The miners, crouched behind various bushes and sheds, were quite certain of this, even though the monster had no visible eyes.

It turned, its hundreds of little legs moving rather stiffly, as if they’d spent too much time buried in the ground.

Then, weaving slightly, it set off.

And far away in the shimmering red desert, the man in the pointy hat climbed carefully out of his hole. He held in both hands a bowl made of bark. It contained . . . lots of vitamins, valuable protein and essential fats. See? No mention of wriggling at all.

A fire was smouldering a little way away. He put the bowl down carefully and picked up a large stick, stood quietly for a moment and then suddenly began to hop around the fire, smacking the ground with the stick and shouting, ‘Hah!’ When the ground had been subdued to his apparent satisfaction he whacked at the bushes as if they had personally offended him, and bashed a couple of trees as well.

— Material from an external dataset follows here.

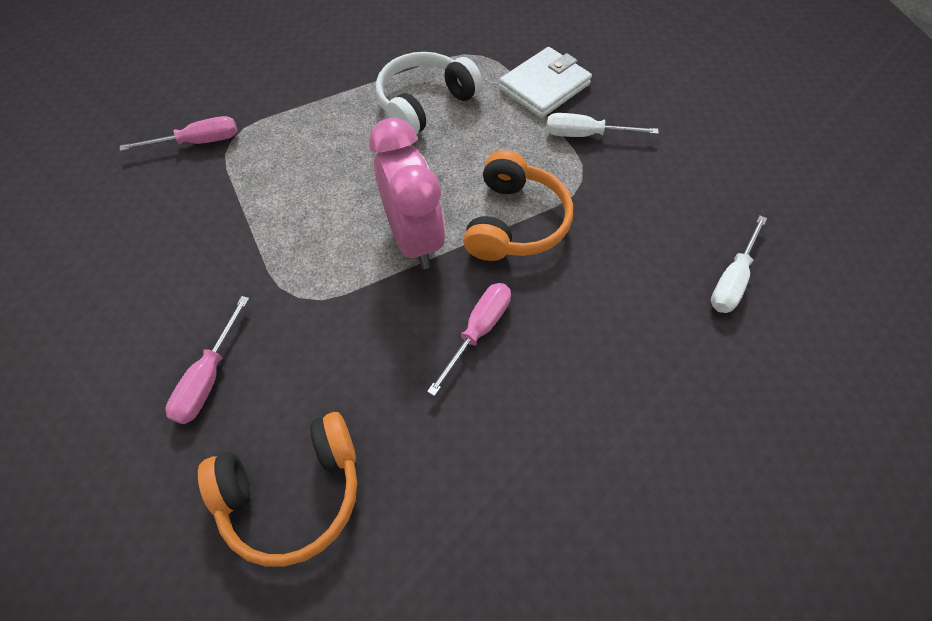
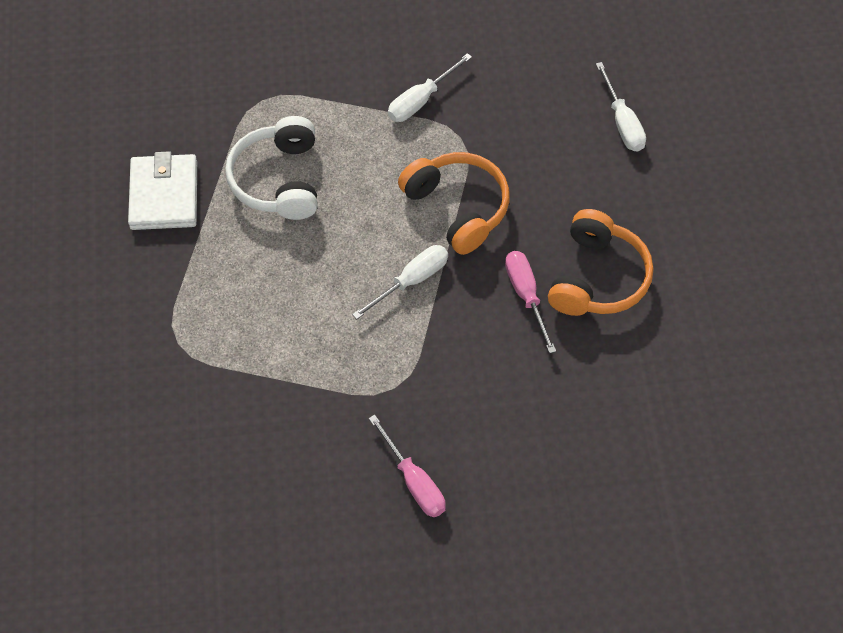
camera: 50 degrees left, 0 degrees up
pink screwdriver [120,116,237,151] -> none
orange headphones [198,412,357,567] -> orange headphones moved to [548,209,653,316]
pink clock [369,118,445,269] -> white screwdriver [352,245,448,319]
white wallet [499,47,592,118] -> white wallet moved to [128,151,197,230]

Finally he advanced on a couple of flat rocks, lifted up each one in turn, averted his eyes, shouted, ‘Hah!’ again and flailed blindly at the ground beneath.

The landscape having been acceptably pacified, he sat down to eat his supper before it escaped.

It tasted a little like chicken. When you are hungry enough, practically anything can.

And eyes watched him from the nearby water-hole. They were not the tiny eyes of the swarming beetles and tadpoles that made a careful examination of every handful he drank a vital gastronomic precaution. These were far older eyes, and currently without any physical component.

For weeks a man whose ability to find water was limited to checking if his feet were wet had survived in this oven-ready country by falling into waterholes. A man who thought of spiders as harmless little creatures had experienced only a couple of nasty shocks when, by now, this approach should have left him with arms the size of beer barrels that glowed in the dark. The man had even hit the seashore once and paddled in a little way to look at the pretty blue jellyfish, and it was all the watcher could do to see that he got a mere light sting which ceased to be agonizing after only a few days.